C hi l'avrebbe mai detto. Genova la rossa, la città dei portuali, degli operai e della Resistenza, rischia di capitolare. Solo che a dare l'assalto finale, fra due settimane, non saranno le truppe grilline ma i redivivi del centrodestra. Marco Bucci, il manager con barba rassicurante e un passato americano, si è issato sulle contraddizioni altrui fino a uno strabiliante 38,80 per cento. Cinque punti e passa davanti a Gianni Crivello, assessore uscente della sgangherata giunta Doria, ora costretto a giocare il tutto per tutto per salvare una leadership che sembrava immutabile. Certo, non si vive di stereotipi e luoghi comuni, e però venticinque anni ininterrotti di giunte rosse parevano un patrimonio, e diciamolo pure, un sistema di potere consolidato. Da declinare come un mantra: Sansa-Pericu-Vincenzi-Doria. E invece la filastrocca si è inceppata fra i ritardi e il declino della Lanterna e Crivello si è arenato ad un per nulla rassicurante 33,39 per cento. Un dato che trasforma le prossime settimane in una corsa sui vetri. Ammiccamenti e scorciatoie non bastano più: non è stato sufficiente scegliere quel candidato al confine con la «ditta» bersaniana, mai iscritto al Pd e per un anno invece accasato con Sel.
Il curriculum conta poco, tirava un vento di protesta, di fine regime nella città che fu per secoli al centro del Mediterraneo e oggi invecchia e arretra, lasciando sul campo un terzo della popolazione in quarant'anni.
Le vele grilline erano aperte a intercettare le folate della protesta e invece il veliero a Cinque stelle è rimasto li, fra ripicche, guerre fratricide e scelte sbagliate. Luca Pirondini, il tenore part time che per campare vende i polli Amadori, non è andato oltre il 18,07 per cento. Un affronto per Beppe Grillo che dalle alture di Sant'Ilario meditava la conquista della capitale rossa. Il suo cavallo è rimasto imbottigliato nella volata per il ballottaggio, come capita qualche volta al Palio di Siena e ora dovrà riconquistare la diffidenza dei genovesi diventati improvvisamente tiepidi se non freddi.
In quel pacchetto ci sono le chiavi di Genova e ora il problema è capire come si orienterà il popolo grillino. Bucci ripete che è venuto il momento di restituire, give back, please, alla comunità che tanto gli ha dato e dove è nato 57 anni fa, curiosamente a Nervi, a due passi dal nido di Grillo. Intanto, fa ponti d'oro per la diaspora pentastellata: «Io ho un programma che parla di sostenibilità, ambiente, trasparenza, lotta alla corruzione. Lo rafforzerò».

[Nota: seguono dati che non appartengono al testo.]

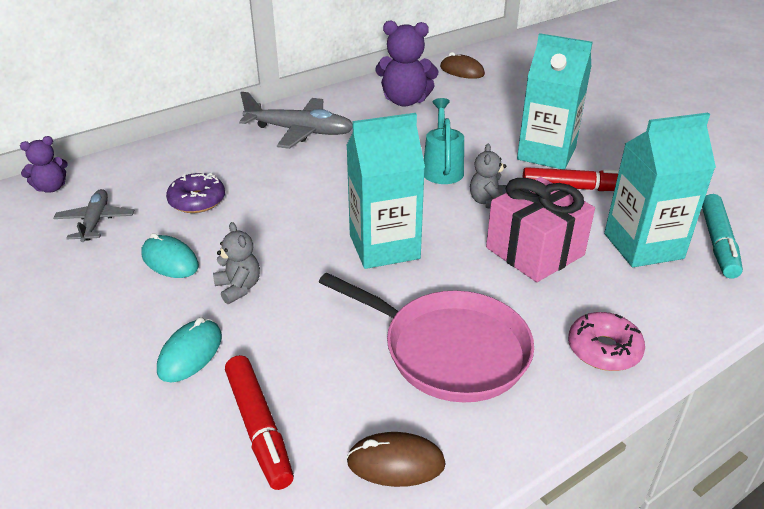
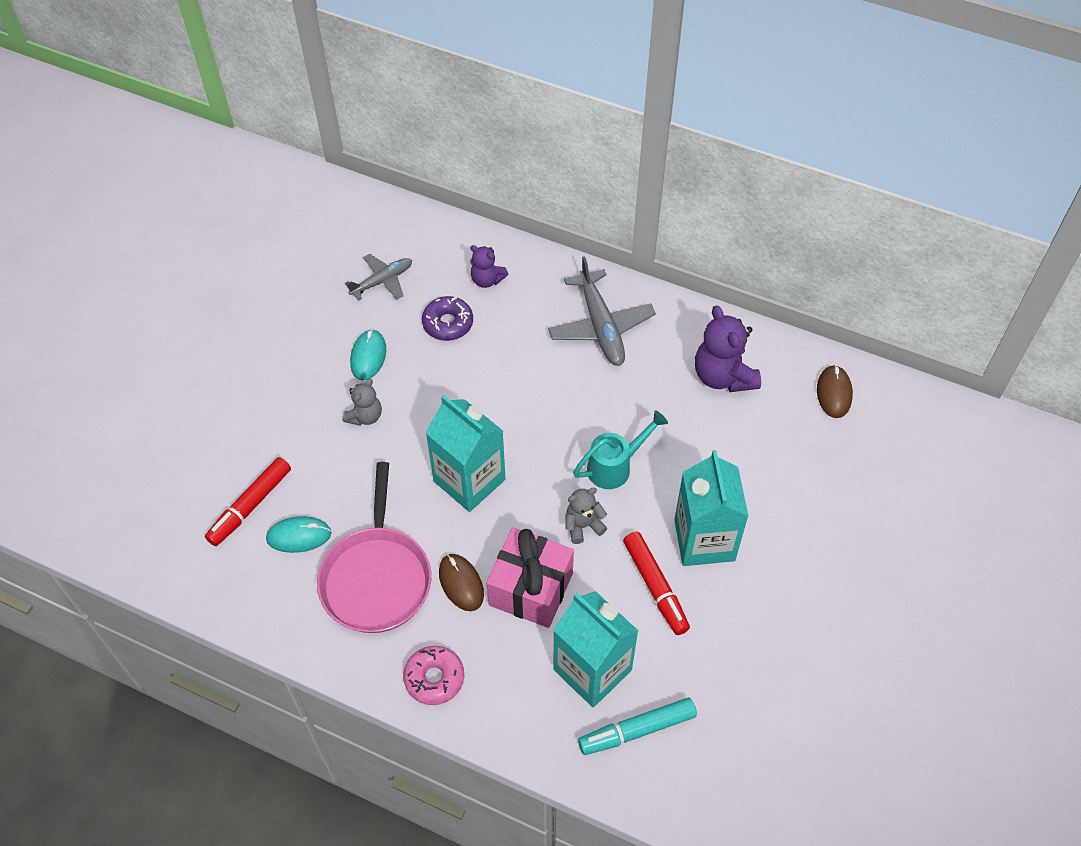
camera: 60 degrees right, 20 degrees up
(51, 188) = (403, 223): purple teddy bear -> purple teddy bear (487, 280)
(190, 353) = (288, 430): turquoise mouse -> turquoise mouse (299, 536)
(396, 463) = (262, 593): brown mouse -> brown mouse (461, 583)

Crivello è più arabescato e si immerge in un politichese bagnato nell'acqua calda dell'educazione civica: «Il problema non sono gli elettori grillini, ma l'astensione che ha superato la soglia critica del 50 per cento. Il mio messaggio va anzitutto al cinquanta per cento dei genovesi rimasti a casa». Ma se non si sono mossi, forse è perché, dopo l'exploit dell'Expo92 e l'inaugurazione dell'Acquario, la città è rimasta indietro, sempre più indietro. Sfibrata e impoverita dalla perdita di migliaia di posti di lavoro. Ora si deve voltare pagina, ma intanto ci si prepara allo spareggio del 25 giugno. Il centrodestra medita la replica del miracolo Savona, andato in scena l'anno scorso: Ilaria Caprioglio bruciò sul traguardo Cristina Battaglia, grazie anche al ceffone assestato dagli elettori grillini alla nomenklatura rossa. Ora i seguaci di Grillo potrebbero mandare al tappeto zar e zarine del capoluogo.
Il Governatore Giovanni Toti, stratega e federatore del centrodestra, attende e detta la linea: «Dobbiamo unire le forze e offrire un'alternativa chiara alla gauche. Per questo serve un sistema maggioritario».Il dibattito è aperto, ora però conta il risultato.